Tavares hace fácil la aprehensión de la esencia del ser humano sobre la base de una sencilla historia de personajes teatrales que concurren en un espacio no tan ajeno a nuestro contexto. La lectura de Jerusalén se aproxima más a una turbadora vivencia teatral o cinematográfica que a un desafío del lector ante un texto muy bien escrito que también. Dispongámonos en la primera fila: somos privilegiados espectadores de las secuencias que se suceden de una manera fragmentaria. Se abre un telón inexistente y una luz difusa ilumina el rostro de Ernst que mira obsesivamente hacia una ventana abierta en el lado derecho de nuestro escenario el opuesto a nuestra ubicación; un timbre telefónico suena en repetidas ocasiones hasta catorce sacudidasy parece reclamar con ello el protagonismo que merece un componente iniciático de la vida. Después, los sucesos se plasman como detalles minimalistas de la ficción, pequeñas verdades que recolectaremos si es que nuestro deseo se centra en desentrañar el hecho magnífico de que seis personajes (Ernst, Hanna, Theodor, Mylia, Hinnerk y Kaas) se den cita casual en una solitaria madrugada de una ciudad cualquiera, reclamando, como ya hiciera Pirandello en Seis personajes en busca de autor, que alguien les dé vida. Más ardua resulta la salvación espiritual que intenta alguno de ellos al solicitar su entrada en la iglesia tras haber quebrantado sólo en apariencia uno de los mandamientos sagrados que quedaron recogidos antaño en el Éxodo o en el Deuteronomio: no matarás.

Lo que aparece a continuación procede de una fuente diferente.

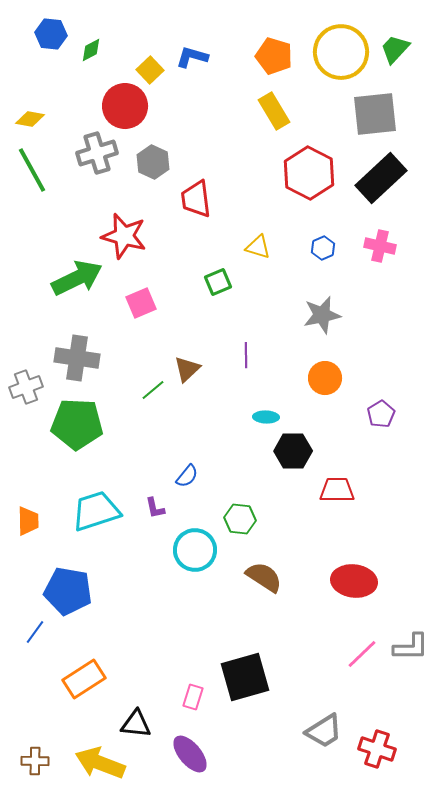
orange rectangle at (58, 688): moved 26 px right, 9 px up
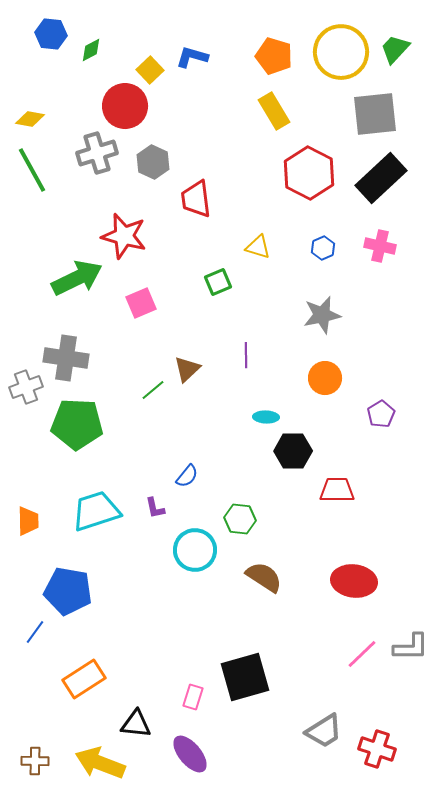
gray cross at (77, 358): moved 11 px left
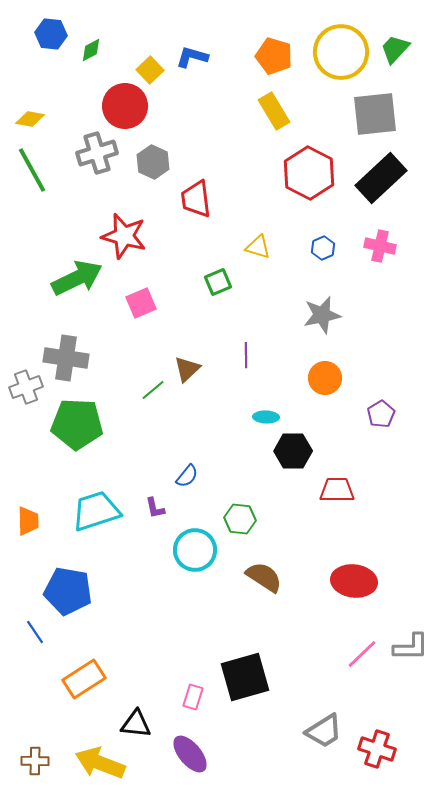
blue line at (35, 632): rotated 70 degrees counterclockwise
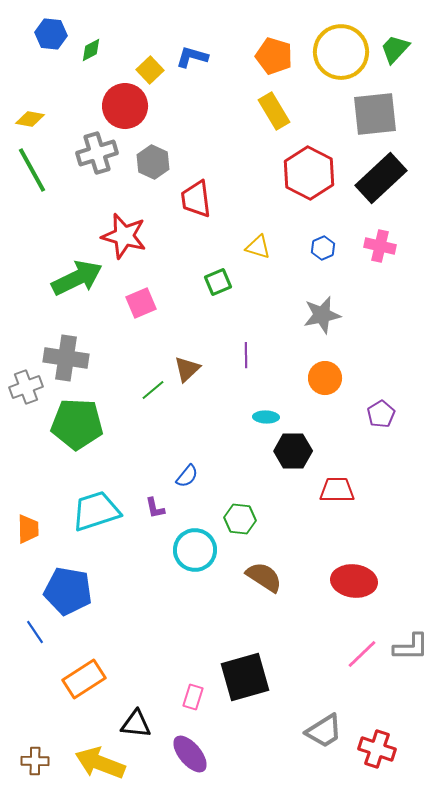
orange trapezoid at (28, 521): moved 8 px down
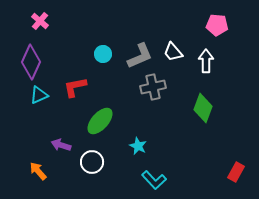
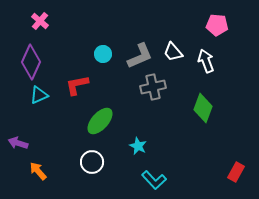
white arrow: rotated 20 degrees counterclockwise
red L-shape: moved 2 px right, 2 px up
purple arrow: moved 43 px left, 2 px up
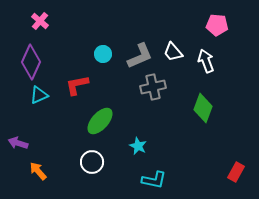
cyan L-shape: rotated 35 degrees counterclockwise
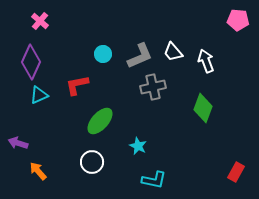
pink pentagon: moved 21 px right, 5 px up
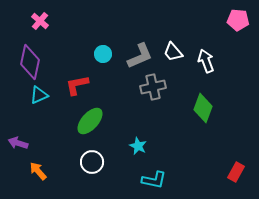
purple diamond: moved 1 px left; rotated 12 degrees counterclockwise
green ellipse: moved 10 px left
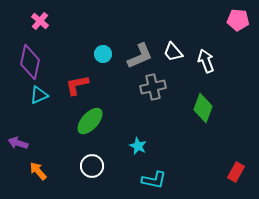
white circle: moved 4 px down
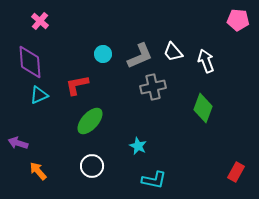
purple diamond: rotated 16 degrees counterclockwise
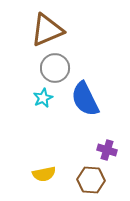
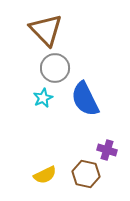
brown triangle: moved 1 px left; rotated 51 degrees counterclockwise
yellow semicircle: moved 1 px right, 1 px down; rotated 15 degrees counterclockwise
brown hexagon: moved 5 px left, 6 px up; rotated 8 degrees clockwise
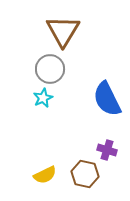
brown triangle: moved 17 px right, 1 px down; rotated 15 degrees clockwise
gray circle: moved 5 px left, 1 px down
blue semicircle: moved 22 px right
brown hexagon: moved 1 px left
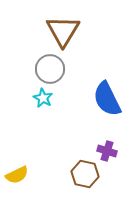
cyan star: rotated 18 degrees counterclockwise
purple cross: moved 1 px down
yellow semicircle: moved 28 px left
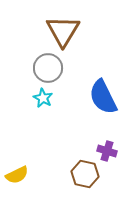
gray circle: moved 2 px left, 1 px up
blue semicircle: moved 4 px left, 2 px up
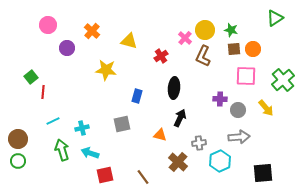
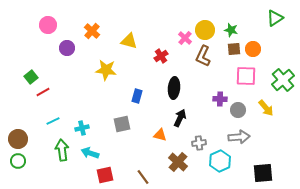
red line: rotated 56 degrees clockwise
green arrow: rotated 10 degrees clockwise
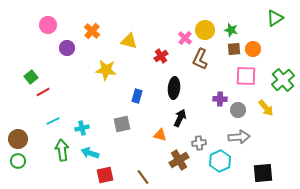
brown L-shape: moved 3 px left, 3 px down
brown cross: moved 1 px right, 2 px up; rotated 18 degrees clockwise
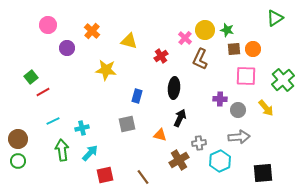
green star: moved 4 px left
gray square: moved 5 px right
cyan arrow: rotated 114 degrees clockwise
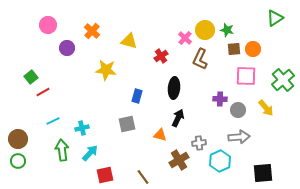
black arrow: moved 2 px left
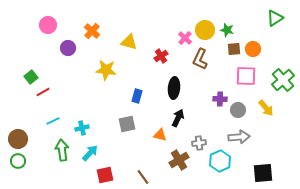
yellow triangle: moved 1 px down
purple circle: moved 1 px right
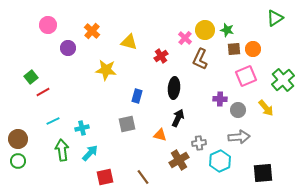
pink square: rotated 25 degrees counterclockwise
red square: moved 2 px down
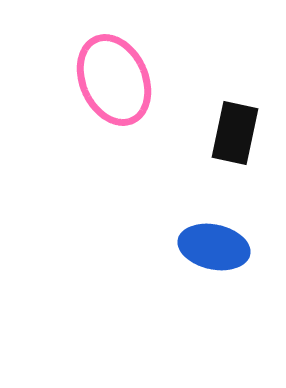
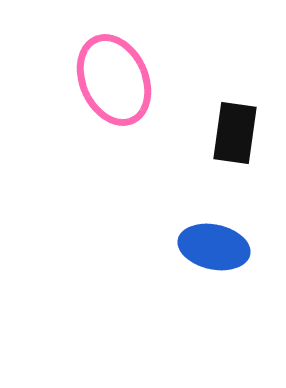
black rectangle: rotated 4 degrees counterclockwise
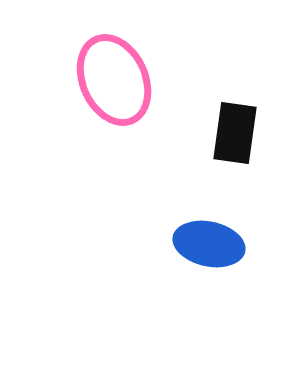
blue ellipse: moved 5 px left, 3 px up
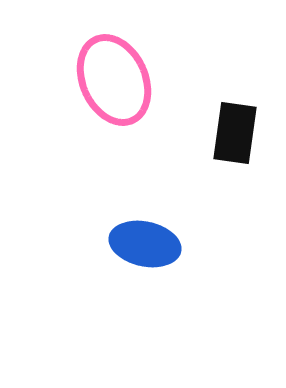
blue ellipse: moved 64 px left
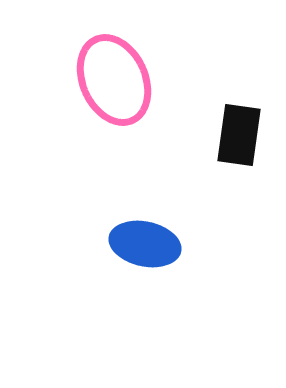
black rectangle: moved 4 px right, 2 px down
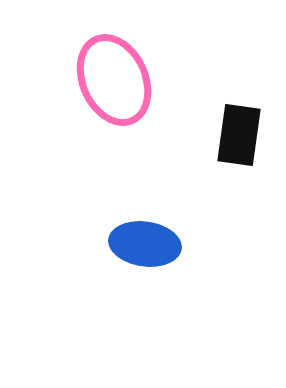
blue ellipse: rotated 4 degrees counterclockwise
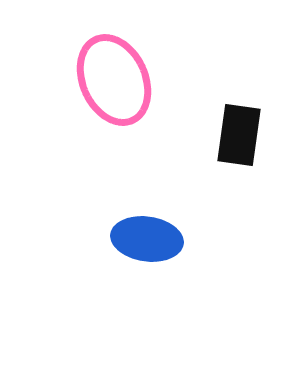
blue ellipse: moved 2 px right, 5 px up
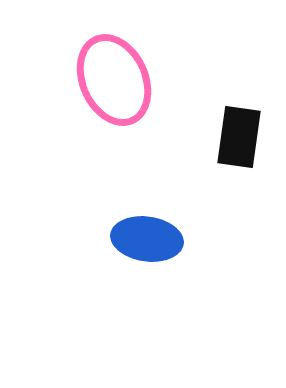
black rectangle: moved 2 px down
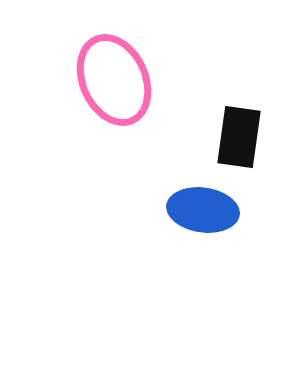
blue ellipse: moved 56 px right, 29 px up
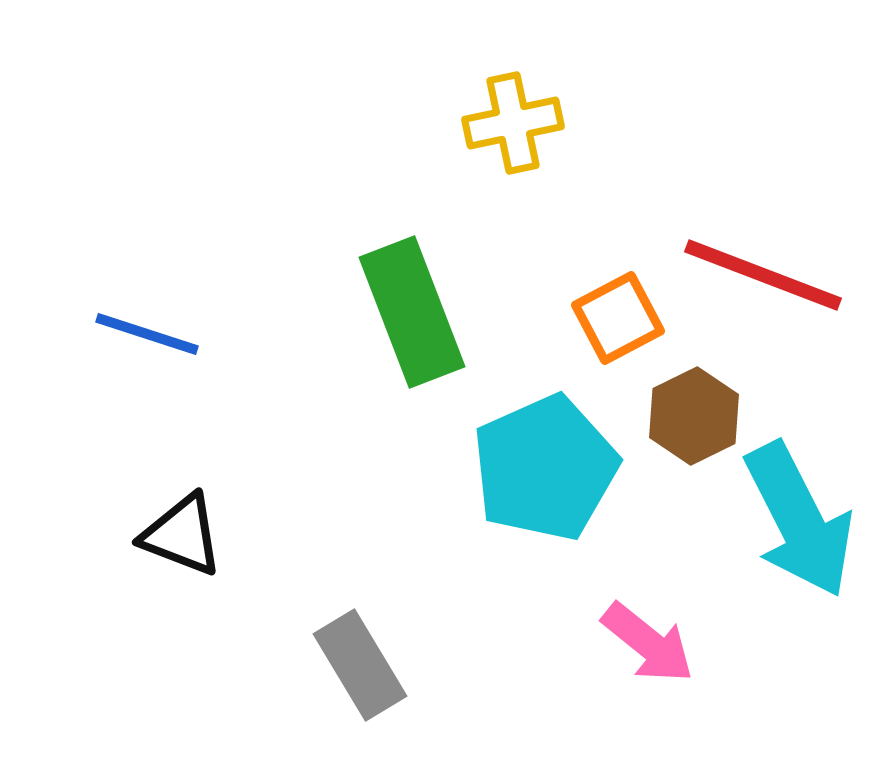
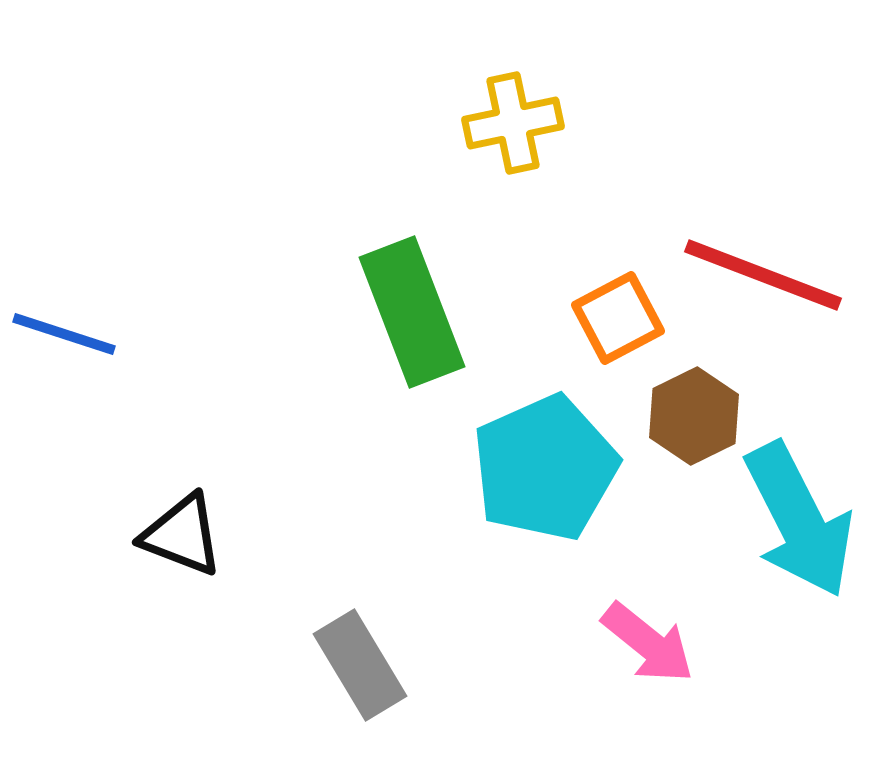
blue line: moved 83 px left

La cárcel espacio (físico) privativo de la libertad de los seres humanos, en donde este mismo personaje debe purgar las consecuencias de su acto, no dista mucho de parecerse al sanatorio mental Georg Rosenberg en donde transcurre parte de la acción. El sanatorio, a su vez, podría ser una metáfora del modelo de sociedad que estamos construyendo los sujetos de hoy. Allí se arrojan al cubo de la basura los pensamientos que no interesan y estar curado significa “también olvidar el trayecto que permitiría recuperarlos de nuevo”. El resultado, parece claro sobre la imagen de Kaas: el hombre, bastardo de su historia, es hoy un discapacitado físico que intenta ocultar sus defectos a los demás por medio de sus propias fotografías. El olvido se convierte en una enfermedad peligrosa; por supuesto, también el miedo y la violencia mundial que estudia Theodor, un sobresaliente investigador venido a menos epistemólogo, tal vez, como Tavares. Jerusalén, que sólo aparece nombrada en el título y dentro de un dicho popular en la boca de uno de los personajes, parece cobrar relevancia en este contexto de convivencia entre civilizaciones potencialmente opresoras y civilizaciones oprimidas. La línea que separa el pensamiento de la locura los escenarios que conoce el lector de los escenarios de la ficción, es tan delgada que podemos asistir al cierre del telón inexistente que abrió la novela y darnos cuenta de que quizá nunca ha sucedido lo que hemos presenciado o sí, y que sólo la recuperación de nuestro pensamiento podría ser capaz de descifrarlo.